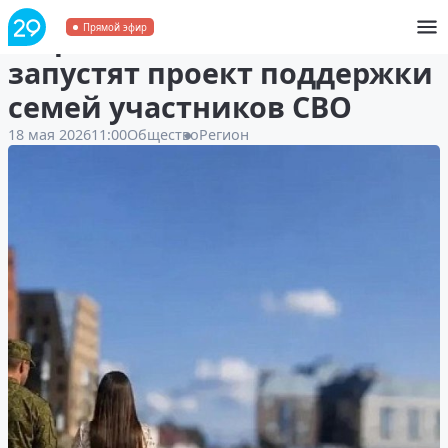
В Архангельской области
Прямой эфир
запустят проект поддержки
семей участников СВО
18 мая 2026
11:00
Общество
Регион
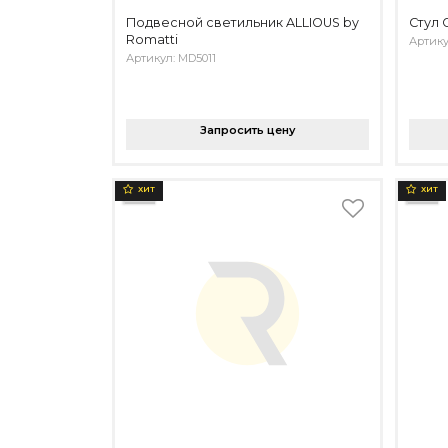
Подвесной светильник ALLIOUS by
Стул 
Romatti
Артику
Артикул: MD5011
Запросить цену
ХИТ
ХИТ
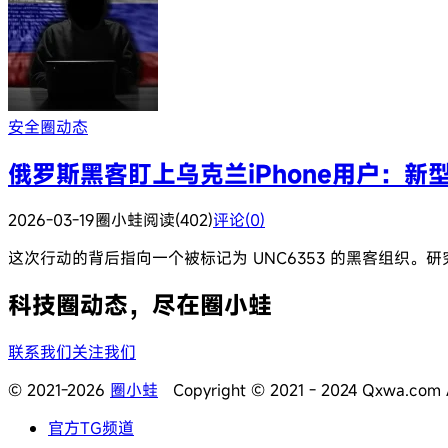
安全圈动态
俄罗斯黑客盯上乌克兰iPhone用户：新型D
2026-03-19
圈小蛙
阅读(402)
评论(0)
这次行动的背后指向一个被标记为 UNC6353 的黑客组织
科技圈动态，尽在圈小蛙
联系我们
关注我们
© 2021-2026
圈小蛙
Copyright © 2021 - 2024 Qxwa.com Al
官方TG频道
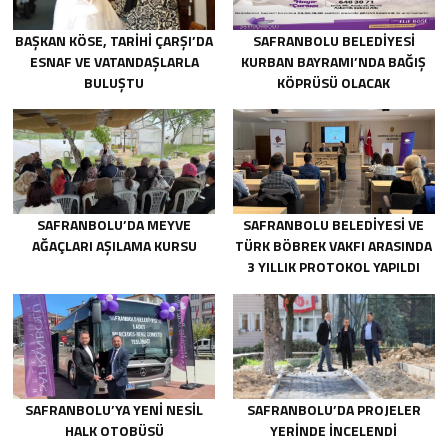
BAŞKAN KÖSE, TARİHİ ÇARŞI’DA
SAFRANBOLU BELEDİYESİ
ESNAF VE VATANDAŞLARLA
KURBAN BAYRAMI’NDA BAĞIŞ
BULUŞTU
KÖPRÜSÜ OLACAK
SAFRANBOLU’DA MEYVE
SAFRANBOLU BELEDİYESİ VE
AĞAÇLARI AŞILAMA KURSU
TÜRK BÖBREK VAKFI ARASINDA
3 YILLIK PROTOKOL YAPILDI
SAFRANBOLU’YA YENİ NESİL
SAFRANBOLU’DA PROJELER
HALK OTOBÜSÜ
YERİNDE İNCELENDİ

+---+

PROBLEM: Pictures are not part of the copy; output everything else in the records exactly.

WRITTEN RESPONSE:
В Архангельской области
Прямой эфир
запустят проект поддержки
семей участников СВО
18 мая 2026
11:00
Общество
Регион
Подвесной светильник ALLIOUS by
Стул 
Romatti
Артику
Артикул: MD5011
Запросить цену
ХИТ
ХИТ
安全圈动态
俄罗斯黑客盯上乌克兰iPhone用户：新型D
2026-03-19
圈小蛙
阅读(402)
评论(0)
这次行动的背后指向一个被标记为 UNC6353 的黑客组织
科技圈动态，尽在圈小蛙
联系我们
关注我们
© 2021-2026
圈小蛙
Copyright © 2021 - 2024 Qxwa.com Al
官方TG频道
BAŞKAN KÖSE, TARİHİ ÇARŞI’DA
SAFRANBOLU BELEDİYESİ
ESNAF VE VATANDAŞLARLA
KURBAN BAYRAMI’NDA BAĞIŞ
BULUŞTU
KÖPRÜSÜ OLACAK
SAFRANBOLU’DA MEYVE
SAFRANBOLU BELEDİYESİ VE
AĞAÇLARI AŞILAMA KURSU
TÜRK BÖBREK VAKFI ARASINDA
3 YILLIK PROTOKOL YAPILDI
SAFRANBOLU’YA YENİ NESİL
SAFRANBOLU’DA PROJELER
HALK OTOBÜSÜ
YERİNDE İNCELENDİ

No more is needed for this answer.